Graph showing cumulative income growth for US earners. The steep increase of the top-income group is stark in comparison to the lower-income groups. In the curve for the top-income earners, do note the peaks around 2000 and the mid-2000s, corresponding to similar rallies in the stock market and house-prices. High-income earners are more likely to have incomes that are tied to the performance of assets like stocks and real estate, making their incomes more dependent on asset-price inflation (and more immune to its economic effects). I took the graph from this blog post from the Economic Policy Institute [link].

Why, then, has the price of assets been increasing? Here, I actually think that the people who criticise the Fed have a point: By lowering interest rates artificially (below the level that they would be at in a free-market system), the Fed has incentivised money to move from savings (in, for example, bank accounts and bonds) to move into the stock market (which inflates the price of market assets). In addition, economic stimulus in the form of bond repurchases and QE has seen the amount of money in the asset-connected economy going up. In addition, I think growing pension assets might have an additional role to play here, too (partially by exacerbating the impact of the previous examples). If this is the case, the rich getting richer might be an unintended effect of past decades’ stimulus to encourage continued economic growth. Ironically, this stimulus might, therefore, have had exactly the opposite effect. 
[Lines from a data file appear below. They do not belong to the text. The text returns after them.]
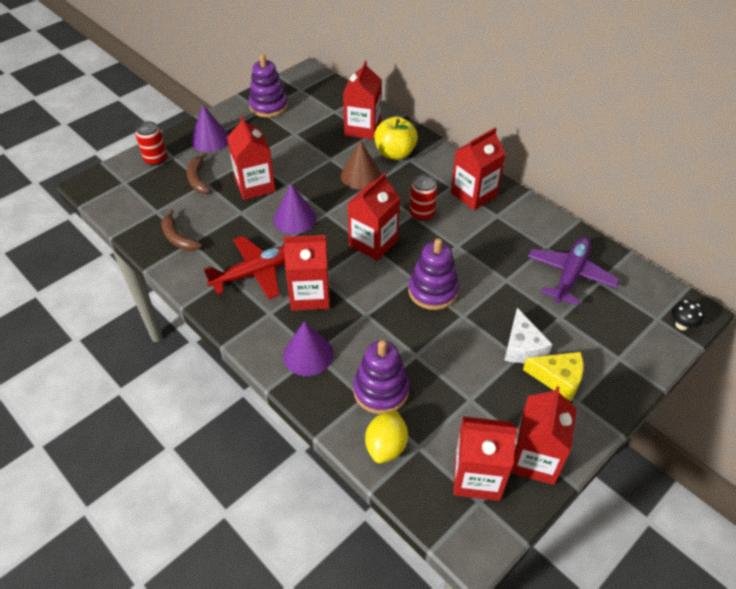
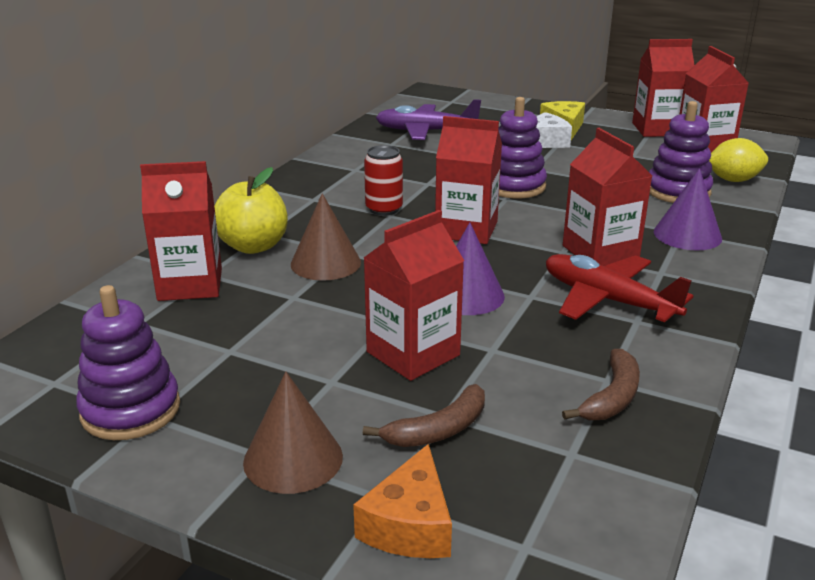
camera: 110 degrees left, 20 degrees down
(156, 159) = (410, 524): red can -> orange cheese
(210, 139) = (293, 459): purple cone -> brown cone
(473, 194) = (322, 185): red carton -> none
(681, 325) = (450, 94): black mushroom -> none

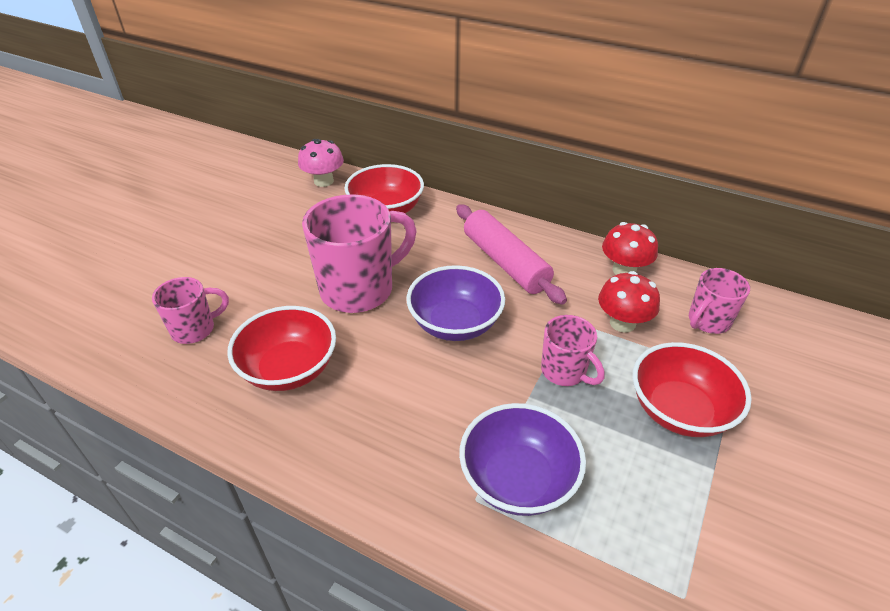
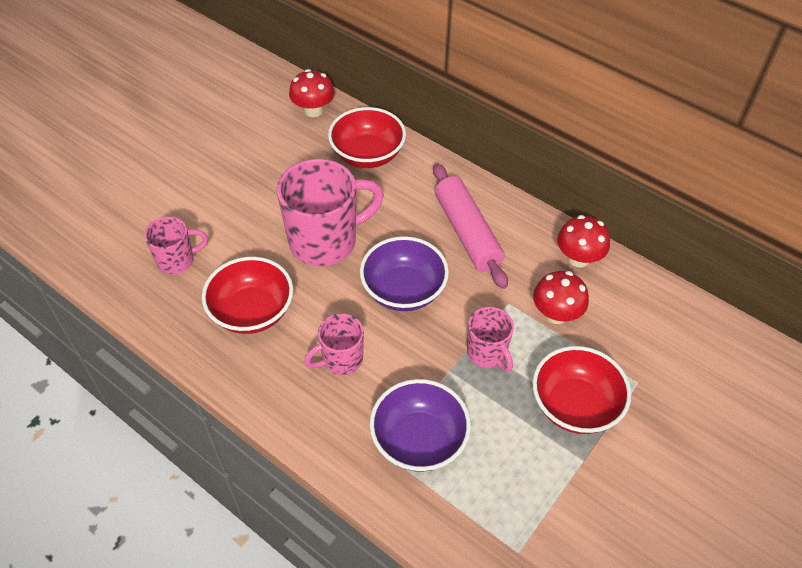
camera: 10 degrees right, 10 degrees up
(323, 181) = (313, 110): pink mushroom -> red mushroom
(707, 321) = (637, 325): pink mug -> pink mug (341, 359)

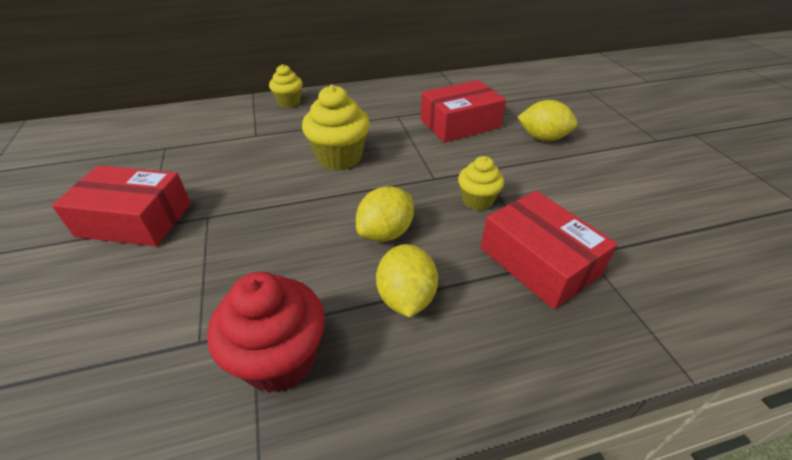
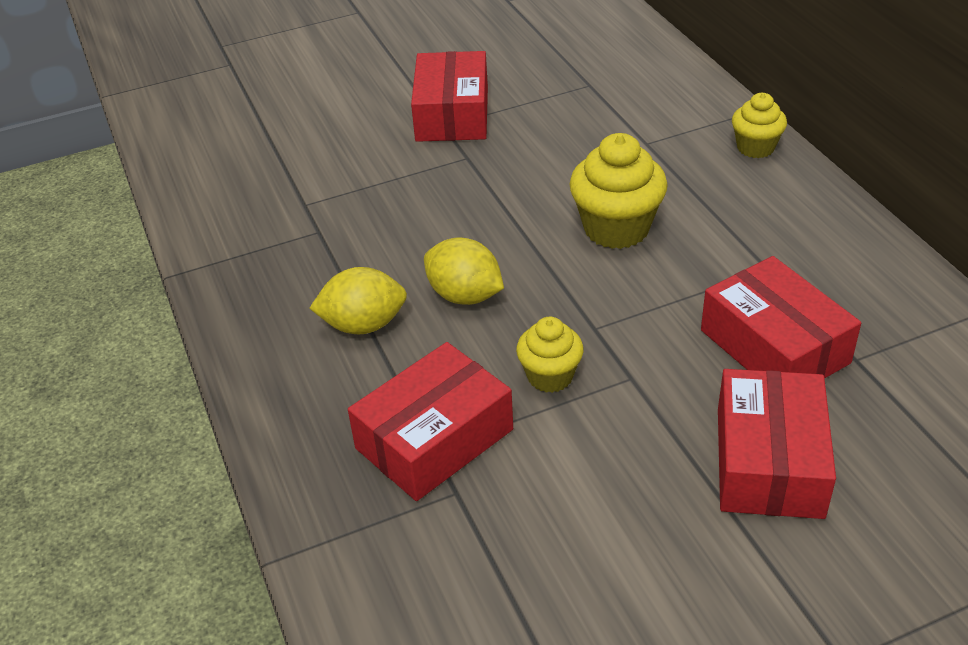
camera: 85 degrees right, 0 degrees up
(280, 359) = (287, 254): red cupcake -> none
(543, 138) = (769, 462): yellow lemon -> red box

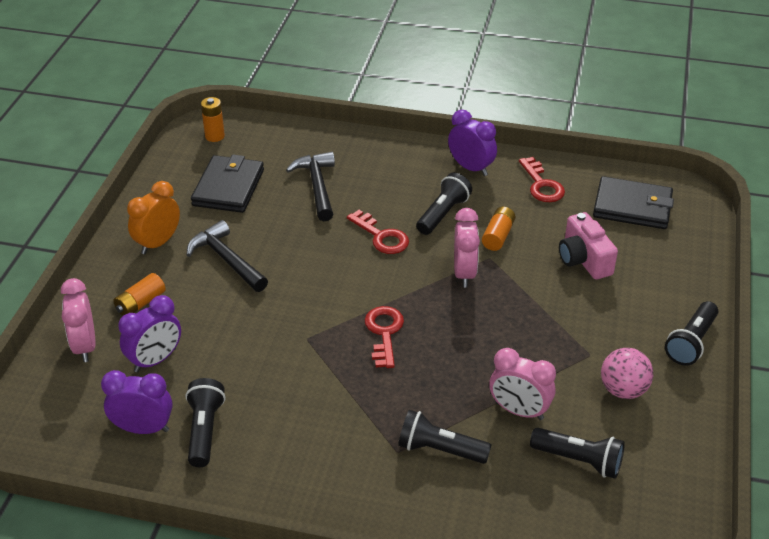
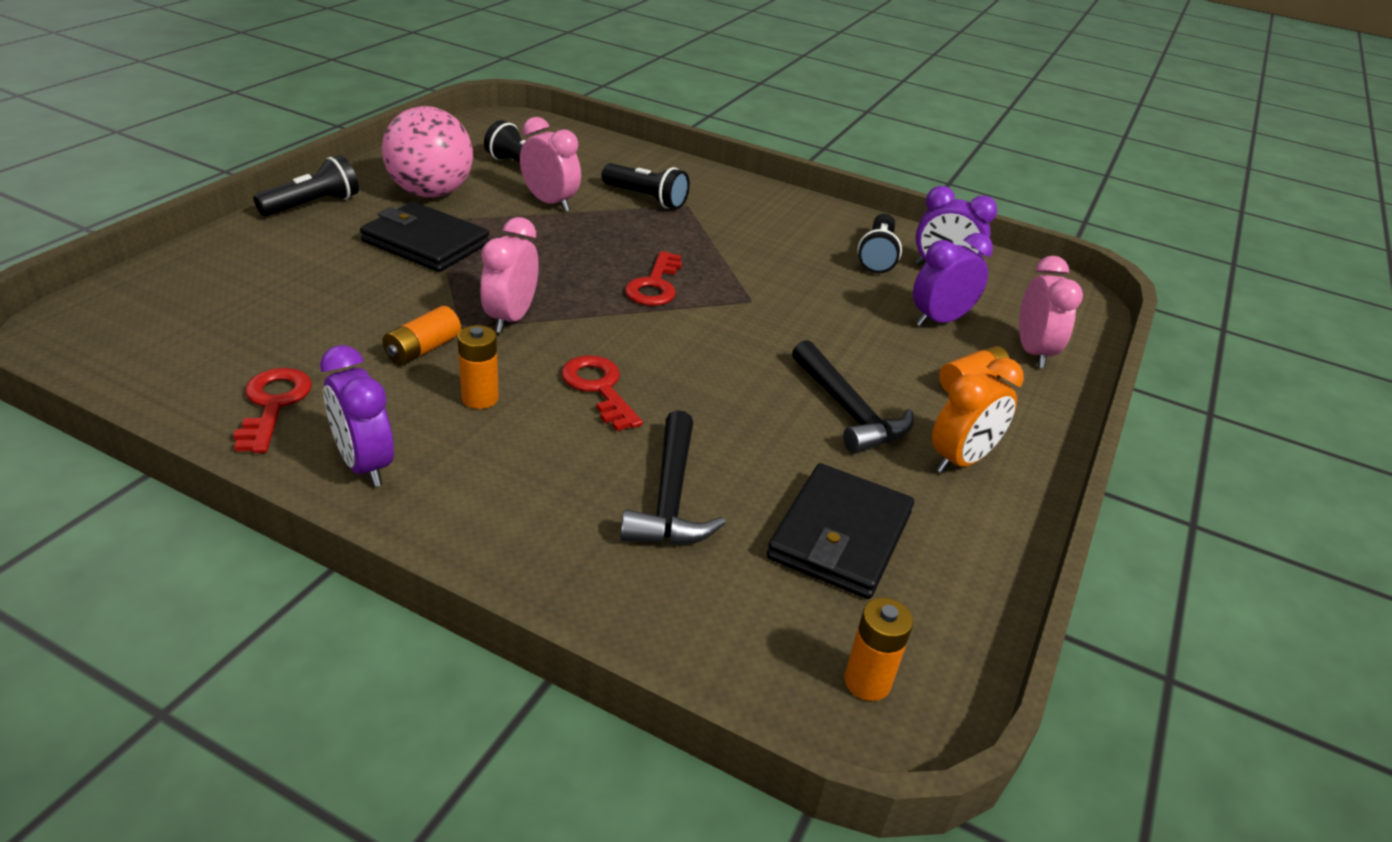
camera: 170 degrees left, 5 degrees down
(443, 214) = (480, 398): black flashlight -> orange battery
(583, 260) = (335, 296): pink camera -> none
(623, 390) = (431, 193): pink ball -> pink ball, size x1.57
(632, 207) = (174, 339): black wallet -> black wallet (425, 243)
So, what does all of this have to do with Big Macs? Not much. The Big Mac is just another way of expressing relationships between different goods and assets in the economy. You can reach many of these same conclusions by relying simply on the CPI, but I find the Big Mac to be a more intuitive tool. It also seems to capture more than the CPI does (even if it probably misses other things instead). As such, it makes a useful complement to CPI-based inflation metrics. However, expressed in this way, there are two obvious conclusions to be made: First, you want your income to be tied to assets (so your income is tied to asset-price inflation) or something that goes up alongside it (like the Big Mac), so you don’t lose purchasing power over time. (This loss of purchasing power might however be the price of the liquidity afforded by using a currency that is a derivative of an asset rather than the asset itself.) Second, the way to improve income inequality in the US will be to equalise the asset-base that people’s incomes are pegged to so that asset-price inflation won’t cause the high-income earners to float away from the low-income earners. How to do so constructively (and avoiding ironic side-effects) is the really hard but interesting question, and it’s one I don’t have a good answer to right now. (For example, having everyone own their own home turned out to not be such a great idea, as the housing bubble and the Great Financial crisis showed.)